Religion BookLine: How did you develop this work?
Marilynne Robinson: The book is the product of an old restlessness of mine with a body of thought that has calcified into orthodoxy, the curriculum of modernism. On the basis of the work of a fairly short list of writers who were active in the 19th and early 20th centuries, certain ideas are treated as though they are truths established for all time. These are not great truths, though they are taken to have displaced metaphysics and to have rendered theology meaningless. Indeed, there is a quotidian smallness about them. They are reductionist in a very negative sense of the word. They are not compatible with one another, Darwin with Freud, Nietzsche with Marx, but they are collectively powerful in that they are taken to have arrived together at one inescapable conclusion, or rather at one account of the modern condition that not only describes but also determines the kind of understanding we must have of our nature and our prospects. They function in our intellectual culture in a way that pre-empts thought, in part because the old trappings of science and the old mystique of iconoclasm still cling to them. Two centuries of scientific advance should have provided a basis for new thought, even a new metaphysics. The iconoclasts have become the icons, saints of an orthodoxy very badly in need of challenge.
RBL: One of the books that has shaped the current critique of religion is Daniel Dennett’s Breaking the Spell. Do we need to break the spell of science?
MR: I think we need to pay much more attention to science. It is brilliant and illuminating, a privilege of our historical moment that we are too little inclined to enjoy. We do need to break the spell of “science,” that is, the tendency to invoke the authority of science inappropriately to give strength and cover to arguments that would not bear scrutiny.

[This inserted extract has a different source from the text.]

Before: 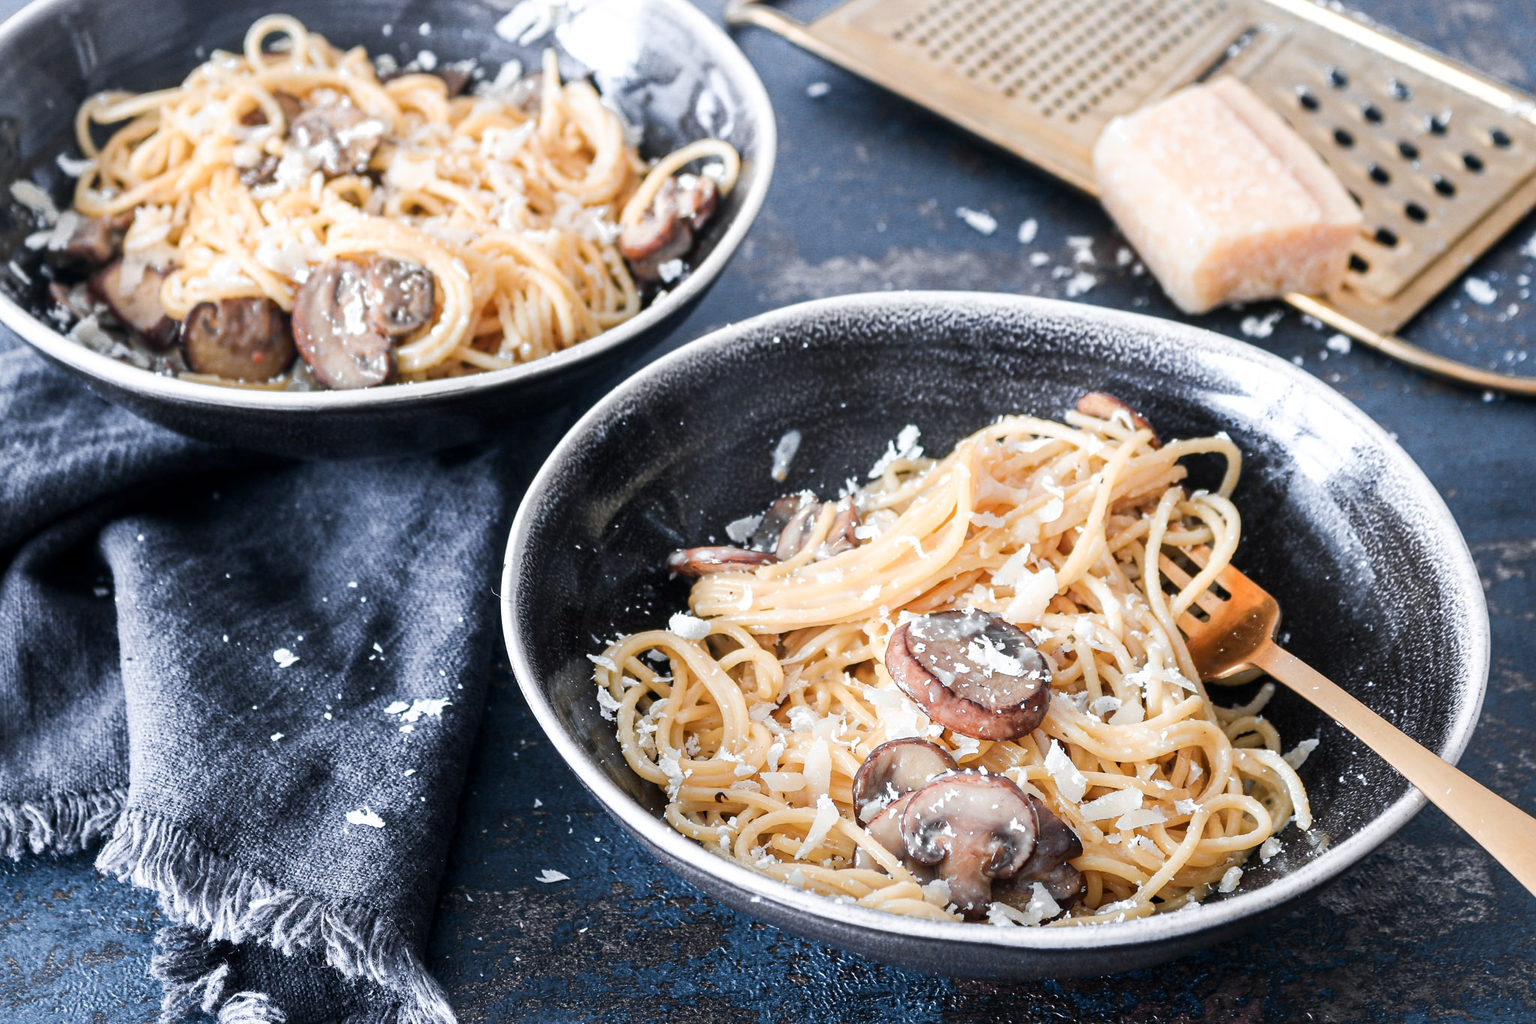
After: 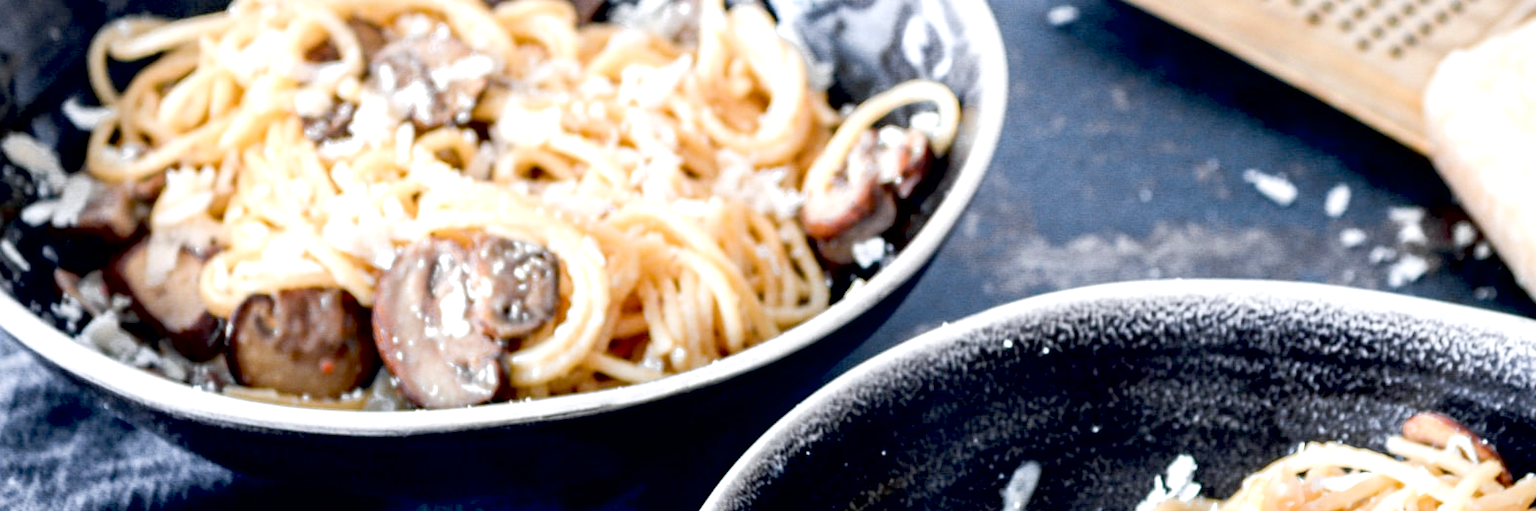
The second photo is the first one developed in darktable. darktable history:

RBL: Do you think that modern thought devalues the insights of earlier cultures?
MR: I think that a primary myth of modernism, and one that persists, is that the past was naive and benighted—and probably happier for the fact. Nevertheless, assumptions about what has been thought and known in earlier periods are a part of the modernist construct of history, the idea that there is a yawning gulf, with complacent belief on one side and disheartened enlightenment on the other. This notion discourages inquiry into the testimony the past has left us.
RBL: Should science “proclaim the glory of God”? Or is that art’s task?
MR: I don’t think the universe should be made a party to our quarrels. It [the universe] is worthy of admiration, no matter how admiration is expressed.